## ASSIGNED TASK
Repeat the data exactly. Pictures are not part of the copy.

---- RAW DATA

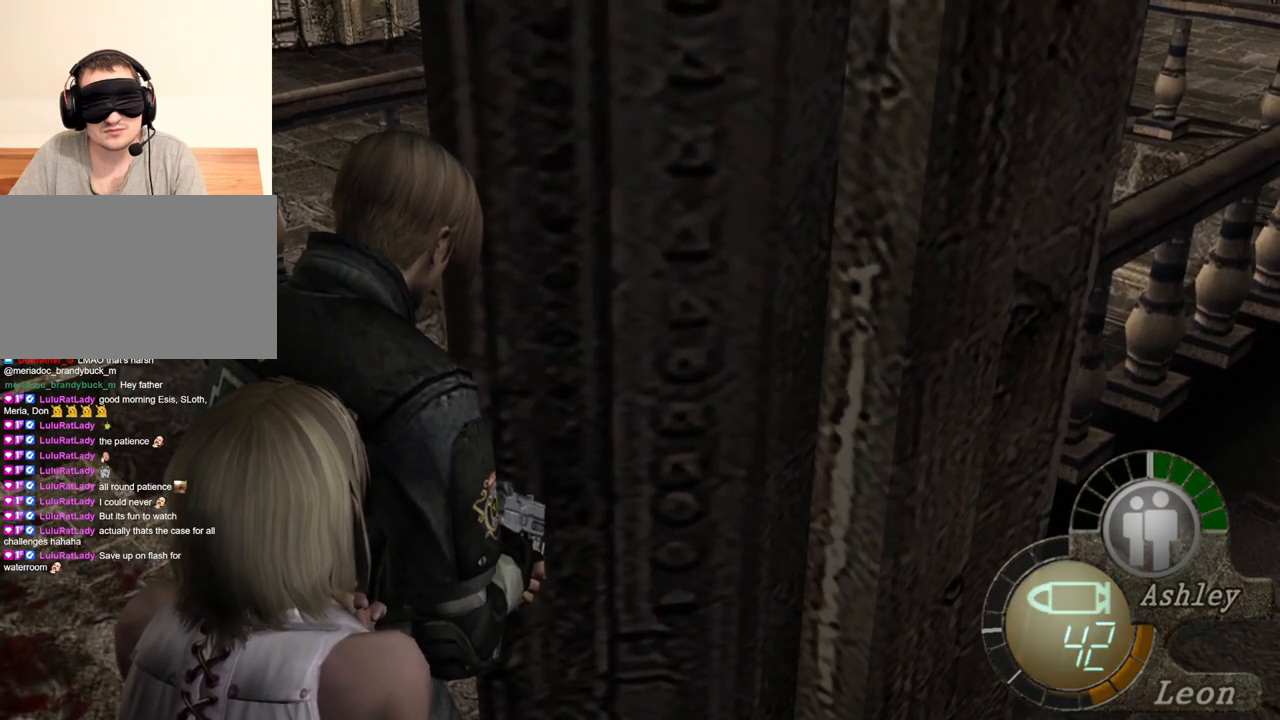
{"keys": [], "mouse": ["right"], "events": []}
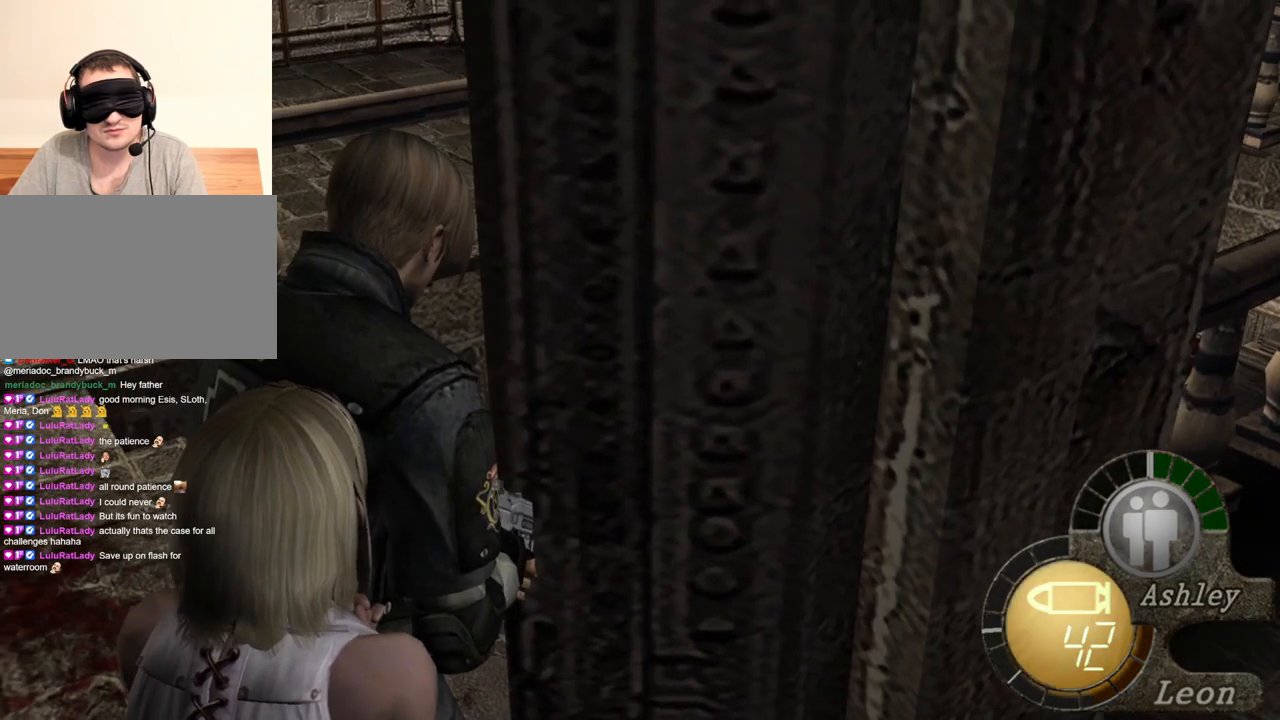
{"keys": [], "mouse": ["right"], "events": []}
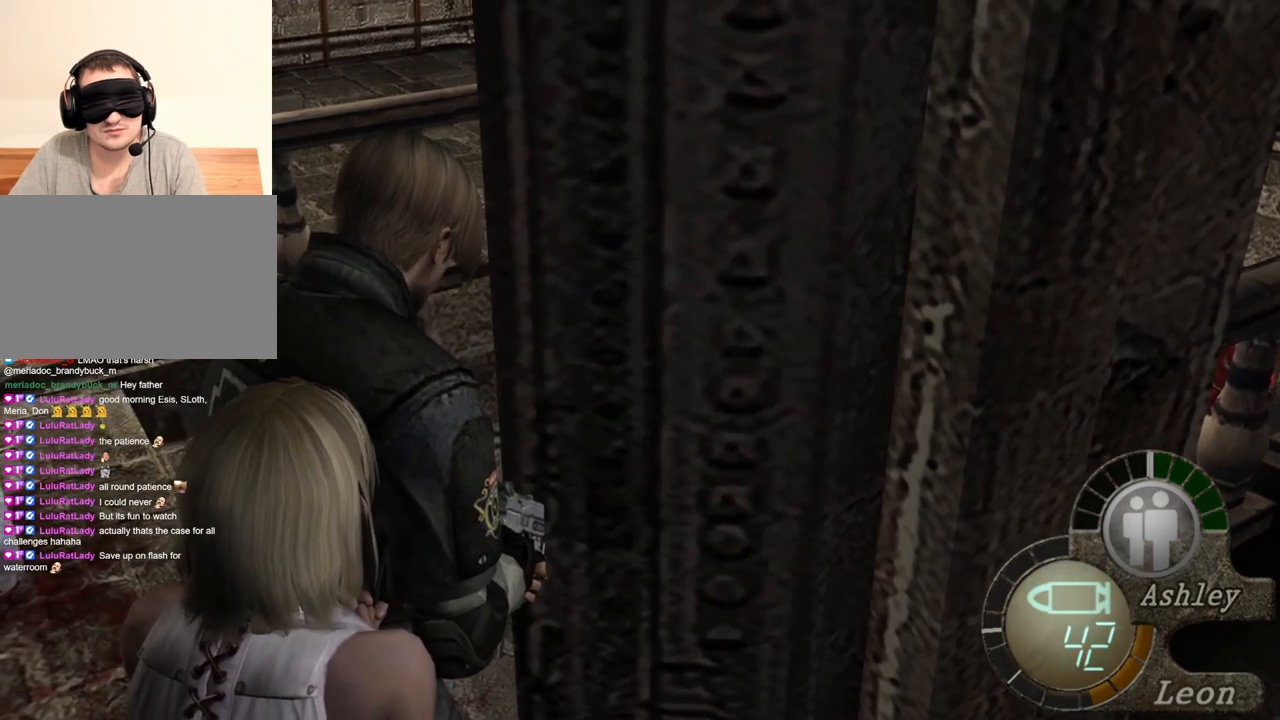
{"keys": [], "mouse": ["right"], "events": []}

--------

## ANSWER TO THIS EXERCISE
{"keys": [], "mouse": ["right"], "events": []}
{"keys": [], "mouse": ["right"], "events": []}
{"keys": [], "mouse": ["right"], "events": []}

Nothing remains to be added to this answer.